━━━ Records for this task ━━━
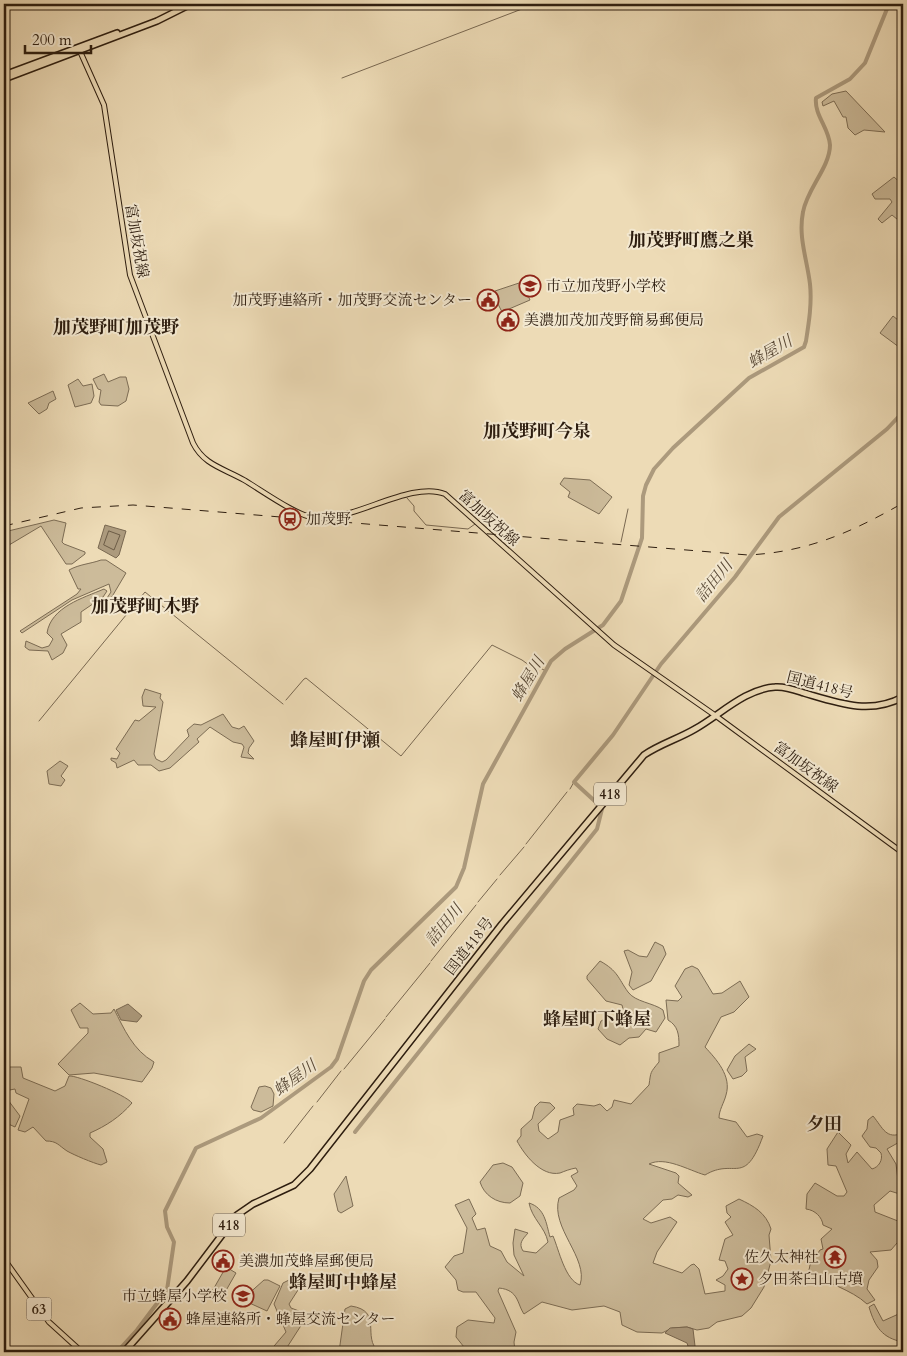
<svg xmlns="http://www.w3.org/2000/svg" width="907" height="1356" font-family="Cardo,'Noto Serif JP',serif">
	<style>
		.green { fill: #ccbb9a; stroke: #7c6c54 }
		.water { fill: #ac9a7d; stroke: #796851 }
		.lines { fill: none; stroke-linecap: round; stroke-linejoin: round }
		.shore { stroke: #6c5c46; stroke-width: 1 }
		.stream { stroke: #796851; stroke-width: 1 }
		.river { stroke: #ac9a7d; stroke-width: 4 }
		.major-casing { stroke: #2d1d0f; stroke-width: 6 }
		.highway-casing { stroke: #2d1d0f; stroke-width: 8 }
		.major { stroke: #eddbb6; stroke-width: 4 }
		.highway { stroke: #eddbb6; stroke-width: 5 }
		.rail { stroke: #2d1d0f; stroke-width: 1; stroke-dasharray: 9 9; stroke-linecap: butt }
		.labels { text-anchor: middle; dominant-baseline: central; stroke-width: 4; stroke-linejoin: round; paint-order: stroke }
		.shield { fill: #f3e8d0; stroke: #685a49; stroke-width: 1 }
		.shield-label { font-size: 14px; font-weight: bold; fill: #2d1d0f }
		.street-label { font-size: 15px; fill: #2d1d0f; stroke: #f3e8d0 }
		.poi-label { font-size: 15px; fill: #2d1d0f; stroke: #f3e8d0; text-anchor: start }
		.water-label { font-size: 16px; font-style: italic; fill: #594936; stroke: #f3e8d0 }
		.quarter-label { font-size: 18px; font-weight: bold; fill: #2d1d0f; stroke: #f3e8d0 }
	</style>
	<rect width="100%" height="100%" fill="#eddbb6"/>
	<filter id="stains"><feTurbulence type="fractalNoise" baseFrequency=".004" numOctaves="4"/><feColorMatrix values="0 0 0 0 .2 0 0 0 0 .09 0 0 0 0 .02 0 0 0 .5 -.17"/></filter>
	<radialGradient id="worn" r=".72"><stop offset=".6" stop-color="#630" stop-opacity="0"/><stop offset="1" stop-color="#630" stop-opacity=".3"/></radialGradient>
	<!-- green -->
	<path class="green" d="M846 91 885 132 864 130 855 135 848 128 846 117H843L834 101 823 106 822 102 832 94Z
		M894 177 903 185V224L892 215 882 223 878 219 892 202 890 199H875L872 194Z
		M522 282 530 300 502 312 494 296 495 291Z
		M893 316 903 324V350L880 333Z
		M104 374 108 382 120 377H126L129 389 126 401 118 406 101 405 99 402 101 390 98 389 93 379Z
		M78 379 83 386 92 384 94 396 91 403 75 407 68 385Z
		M53 391 56 399 49 403 47 409 39 414 28 403Z
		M564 478 590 480 612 497 599 514 568 497 570 492 560 484Z
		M54 520 66 523 62 542 64 544 85 552V554L72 564H66L41 526 4 548V532Z
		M101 560H106L126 573 110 600 107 598 111 592 109 584 72 600 22 633 20 631 77 594 81 589H78L69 570C80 564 90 564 101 560Z
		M104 589 107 591 103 597 81 612V622L61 634 67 645 63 653 52 660 48 651 29 650 25 647 26 641 42 648 49 646 53 639 47 633C51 607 83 598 104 589Z
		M145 689 161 694 160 698 163 702 154 754 156 759 162 762 166 760 189 736 187 730 194 724 201 725 223 714 232 727 239 729 244 726 254 741 249 748 248 753 254 759 241 757 244 747 242 744 233 742 210 727 197 739 199 742 170 768 159 771 151 765H138L134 760 117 768 116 763 111 760V758L117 759 120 753 116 749 135 720 139 721 156 707 143 706 142 697Z
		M60 761 68 766 61 776 65 780 61 786 49 784 47 771Z
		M655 942 663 946 666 954 651 981 633 990 629 985 632 972 624 951 628 950 639 956 647 957Z
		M600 961C618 971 618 978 628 992 635 1002 654 1003 663 1010L665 1018 656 1032 646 1029 639 1037 629 1038 620 1045 607 1039 598 1029 601 1021 607 1018 620 1020 624 1013 622 1005 606 1001 587 979V976Z
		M692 966 698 969 713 994 722 993 740 981 749 997 734 1012 721 1017 705 1047C716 1059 732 1076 726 1095 724 1103 719 1110 719 1118L736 1122 747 1137 757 1134 763 1136C744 1188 735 1157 705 1175 688 1170 665 1156 649 1164L676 1173 679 1176 678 1183 692 1195 688 1197 678 1195 672 1199 663 1200 643 1219 651 1223 670 1217 677 1222 657 1252 653 1263 682 1273 691 1265 694 1264 699 1269 705 1294 725 1291V1285L716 1280 723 1276 728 1269 725 1261 719 1260 725 1239 733 1235 725 1222 731 1217 727 1213 726 1206 739 1199C754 1206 766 1213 771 1229L769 1235 771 1261 764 1287 751 1308 742 1316 717 1322 709 1328 697 1330 687 1327 672 1328 662 1333 637 1332 622 1325 620 1312 604 1306 572 1310 542 1302 524 1314C517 1304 519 1290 499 1288L498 1291 516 1332 514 1342 515 1352H468L456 1337 457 1327 468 1320 494 1323 495 1318 476 1292H463L458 1290 456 1280 445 1267 454 1256 463 1253 467 1228 455 1205 469 1199 476 1214 472 1218 477 1230 485 1228 490 1246 501 1251 507 1262 524 1276 514 1255 513 1243 515 1229 528 1233C523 1239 518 1243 523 1251L536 1253 548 1242C545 1227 532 1219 529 1203 545 1208 546 1223 550 1237L553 1236C559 1250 565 1280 580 1285 589 1258 550 1228 559 1198L574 1190 577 1186 571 1176 578 1172 576 1168C570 1169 565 1171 560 1173 541 1177 524 1154 517 1141L521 1136V1129L532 1119 535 1107 540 1102 550 1103 555 1108 538 1124 539 1131 548 1139 558 1132 560 1120 574 1115 573 1108 577 1104 594 1106 600 1104 607 1111 612 1107 614 1100 631 1104 649 1085C651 1071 650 1073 659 1062V1053L679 1046C679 1034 678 1026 668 1020L666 1000 678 1001 682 997 675 986 685 969Z
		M80 1003 93 1014 111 1013 114 1009C124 1029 133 1050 154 1062L152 1068 142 1082 94 1073 69 1075 58 1064 88 1033V1028H80L71 1010Z
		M749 1044 756 1049 745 1057 747 1071 742 1076 733 1079 727 1070 735 1056Z
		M4 1067H21L23 1078 55 1091 65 1086 69 1076C77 1075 126 1095 132 1103 120 1117 106 1126 90 1133V1137L103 1149 107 1162 101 1165C93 1163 74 1155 67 1151 58 1145 57 1141 46 1141L33 1127 25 1132 18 1130 29 1099 16 1093 15 1089 4 1091Z
		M265 1086 271 1088 274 1094 273 1106 261 1112 253 1110 251 1107 259 1087Z
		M4 1099 8 1100 20 1116 15 1127 4 1122Z
		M873 1116C883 1128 886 1140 903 1133V1140L887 1149 896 1164 898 1180 903 1183V1195L890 1191 874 1205 875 1212 903 1223V1244L897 1243 891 1250 870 1252 877 1260 878 1267 869 1280 867 1289 875 1300 867 1304C851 1289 826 1284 809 1270L810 1265 820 1250 823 1249 821 1239 832 1229 823 1225C822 1217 815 1210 806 1209L807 1194 815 1183 837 1196H844L847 1192 836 1166 828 1165 827 1149 838 1132 851 1145 846 1154 848 1163 857 1152 872 1169C879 1167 883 1160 881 1153L876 1148 870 1147 862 1136 867 1129 868 1120Z
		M503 1163 512 1167 523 1183 520 1196 510 1203C496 1203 484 1195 480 1182L493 1165Z
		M346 1176 353 1206 341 1213 338 1211 334 1194Z
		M226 1267 236 1273 220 1301 210 1295Z
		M291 1279 296 1283 298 1290 289 1304 291 1308 299 1311 302 1324 284 1352H269L286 1332 274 1304 283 1283Z
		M264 1280H268L280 1286 267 1311 245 1301V1297Z
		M874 1304 883 1321 903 1312V1342C882 1338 875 1327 869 1307Z
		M351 1306C384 1311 361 1337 379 1352H339L345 1309Z"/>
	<!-- water -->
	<path class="water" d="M105 525 126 531 119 555 116 558 98 548Z
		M128 1004 142 1016 137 1022 121 1020 116 1010Z
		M687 1327 693 1329 695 1346 701 1352H690L687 1343 665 1333 670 1328Z"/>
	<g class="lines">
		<!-- shore -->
		<path class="shore" d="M109 531 120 535 114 550 104 545Z"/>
		<!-- stream -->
		<path class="stream" d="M342 78 535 4
			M407 498 414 506V511L426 525 468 529 475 524
			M621 542 628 509
			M286 700 304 679 306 678 401 756 492 645 522 660 533 668H540L546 671
			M39 721 145 592 283 704
			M570 789 574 782
			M526 844 567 792
			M500 875 524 847
			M478 902 497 879
			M431 961 476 905
			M386 1017 430 963
			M344 1069 385 1019
			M317 1102 341 1071
			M284 1143 313 1106"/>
		<!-- river -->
		<path class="river" d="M599 805 574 782 613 735 661 664 735 577 779 517 887 429 903 412
			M355 1132 597 829 602 809
			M117 1352 137 1330 167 1290 174 1242 167 1227 165 1211 196 1148 261 1118 331 1067 337 1059 364 981 371 970 456 887 464 868 483 784 551 661 565 649 603 625 621 601 642 538 643 496 646 485 654 469 673 448 749 378 804 347 806 341C809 322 812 303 810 284 807 259 798 237 803 212 807 189 830 167 830 145 829 128 814 115 816 98L850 79 865 63 889 4"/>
		<!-- major casing -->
		<g class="major-casing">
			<path id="major" d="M79 49 104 105 130 275 193 443C204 465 223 468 244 480 261 490 297 516 315 518 353 522 411 480 445 494L614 645 716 716 903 853
				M4 1259 49 1322 82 1352"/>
		</g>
		<!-- highway casing -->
		<g class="highway-casing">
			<path id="highway" d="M4 75 117 33
				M4 79 157 21 191 4
				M124 1352 187 1281 237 1215 253 1204 294 1185 310 1169 502 924 644 755C660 744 678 739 695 729 720 715 745 689 775 687 785 686 795 690 804 693 838 703 870 715 903 697"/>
		</g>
		<!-- major -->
		<use href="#major" class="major"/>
		<!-- highway -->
		<use href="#highway" class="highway"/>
		<!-- rail -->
		<path class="rail" d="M4 526 81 508 133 505 748 555C808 552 852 532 903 503"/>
	</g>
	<!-- icons -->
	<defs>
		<g id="school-ring" transform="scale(1.125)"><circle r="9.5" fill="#f3e8d0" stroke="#8f2418" stroke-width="1.5"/><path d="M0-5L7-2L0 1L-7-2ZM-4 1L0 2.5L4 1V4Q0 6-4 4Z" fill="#8f2418"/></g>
		<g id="civic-ring" transform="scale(1.125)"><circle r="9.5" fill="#f3e8d0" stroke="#8f2418" stroke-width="1.5"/><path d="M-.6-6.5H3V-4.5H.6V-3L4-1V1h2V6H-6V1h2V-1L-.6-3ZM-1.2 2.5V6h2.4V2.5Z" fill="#8f2418"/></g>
		<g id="station-ring" transform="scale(1.125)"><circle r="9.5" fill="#f3e8d0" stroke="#8f2418" stroke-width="1.5"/><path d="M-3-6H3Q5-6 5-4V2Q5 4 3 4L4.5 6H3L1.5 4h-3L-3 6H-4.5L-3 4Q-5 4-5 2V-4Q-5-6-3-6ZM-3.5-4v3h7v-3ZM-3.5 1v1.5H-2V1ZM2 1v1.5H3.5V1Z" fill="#8f2418"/></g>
		<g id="temple-ring" transform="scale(1.125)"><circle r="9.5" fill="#f3e8d0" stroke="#8f2418" stroke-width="1.5"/><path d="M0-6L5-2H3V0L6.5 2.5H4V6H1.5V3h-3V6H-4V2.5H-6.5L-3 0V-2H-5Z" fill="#8f2418"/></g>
		<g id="sight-ring" transform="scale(1.125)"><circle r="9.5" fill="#f3e8d0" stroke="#8f2418" stroke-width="1.5"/><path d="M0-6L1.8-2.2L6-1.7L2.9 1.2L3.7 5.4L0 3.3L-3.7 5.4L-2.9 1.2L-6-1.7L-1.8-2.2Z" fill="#8f2418"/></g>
	</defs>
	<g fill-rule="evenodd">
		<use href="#school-ring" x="530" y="286"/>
		<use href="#civic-ring" x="488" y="300"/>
		<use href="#civic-ring" x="508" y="320"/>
		<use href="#station-ring" x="290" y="519"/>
		<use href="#temple-ring" x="835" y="1257"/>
		<use href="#civic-ring" x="223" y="1261"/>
		<use href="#sight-ring" x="742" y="1279"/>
		<use href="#school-ring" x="243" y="1296"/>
		<use href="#civic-ring" x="170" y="1319"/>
	</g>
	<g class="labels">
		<!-- shield labels -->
		<g class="shield">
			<rect x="594" y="782.5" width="32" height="23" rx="4"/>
			<rect x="213" y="1213.5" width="32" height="23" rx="4"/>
			<rect x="26.5" y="1297.5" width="25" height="23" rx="4"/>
		</g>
		<g class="shield-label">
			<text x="610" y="794">418</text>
			<text x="229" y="1225">418</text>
			<text x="39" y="1309">63</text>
		</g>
		<!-- street labels -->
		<g class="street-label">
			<text transform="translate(137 241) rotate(80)">富加坂祝線</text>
			<text transform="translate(489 518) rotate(42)">富加坂祝線</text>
			<text transform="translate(820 685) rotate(14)">国道418号</text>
			<text transform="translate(806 767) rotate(36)">富加坂祝線</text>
			<text transform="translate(469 946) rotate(-52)">国道418号</text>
		</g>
		<!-- poi labels -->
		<g class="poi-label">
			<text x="546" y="286">市立加茂野小学校</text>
			<text x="472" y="300" text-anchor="end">加茂野連絡所・加茂野交流センター</text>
			<text x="524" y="320">美濃加茂加茂野簡易郵便局</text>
			<text x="306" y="519">加茂野</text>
			<text x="819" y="1257" text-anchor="end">佐久太神社</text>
			<text x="239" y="1261">美濃加茂蜂屋郵便局</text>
			<text x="758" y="1279">夕田茶臼山古墳</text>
			<text x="227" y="1296" text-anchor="end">市立蜂屋小学校</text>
			<text x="186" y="1319">蜂屋連絡所・蜂屋交流センター</text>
		</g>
		<!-- water labels -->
		<g class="water-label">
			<text transform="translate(770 352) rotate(-30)">蜂屋川</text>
			<text transform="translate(714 581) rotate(-51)">詰田川</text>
			<text transform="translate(528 679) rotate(-59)">蜂屋川</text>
			<text transform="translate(444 925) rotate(-51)">詰田川</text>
			<text transform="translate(295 1078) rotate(-36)">蜂屋川</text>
		</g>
		<!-- quarter labels -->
		<g class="quarter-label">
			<text x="691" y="240">加茂野町鷹之巣</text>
			<text x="116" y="327">加茂野町加茂野</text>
			<text x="537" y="431">加茂野町今泉</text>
			<text x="145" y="606">加茂野町木野</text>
			<text x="335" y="740">蜂屋町伊瀬</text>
			<text x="597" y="1019">蜂屋町下蜂屋</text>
			<text x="824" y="1124">夕田</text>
			<text x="343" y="1282">蜂屋町中蜂屋</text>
		</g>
	</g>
	<!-- margin -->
	<rect width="907" height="1356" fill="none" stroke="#eddbb6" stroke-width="20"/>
	<rect x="5" y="5" width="897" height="1346" fill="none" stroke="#2d1d0f" stroke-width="2.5"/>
	<rect x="10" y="10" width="887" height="1336" fill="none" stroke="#2d1d0f"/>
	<!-- scale -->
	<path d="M25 45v8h66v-8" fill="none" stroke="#2d1d0f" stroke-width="2.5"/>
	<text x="32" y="45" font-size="15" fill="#2d1d0f" stroke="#f3e8d0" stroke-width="4" paint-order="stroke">200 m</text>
	<rect width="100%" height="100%" filter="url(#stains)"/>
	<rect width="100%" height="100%" fill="url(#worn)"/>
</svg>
━━━
> _What to work on_: If a line in the data contains the string "worn", copy it.

> _Answer_:
	<radialGradient id="worn" r=".72"><stop offset=".6" stop-color="#630" stop-opacity="0"/><stop offset="1" stop-color="#630" stop-opacity=".3"/></radialGradient>
	<rect width="100%" height="100%" fill="url(#worn)"/>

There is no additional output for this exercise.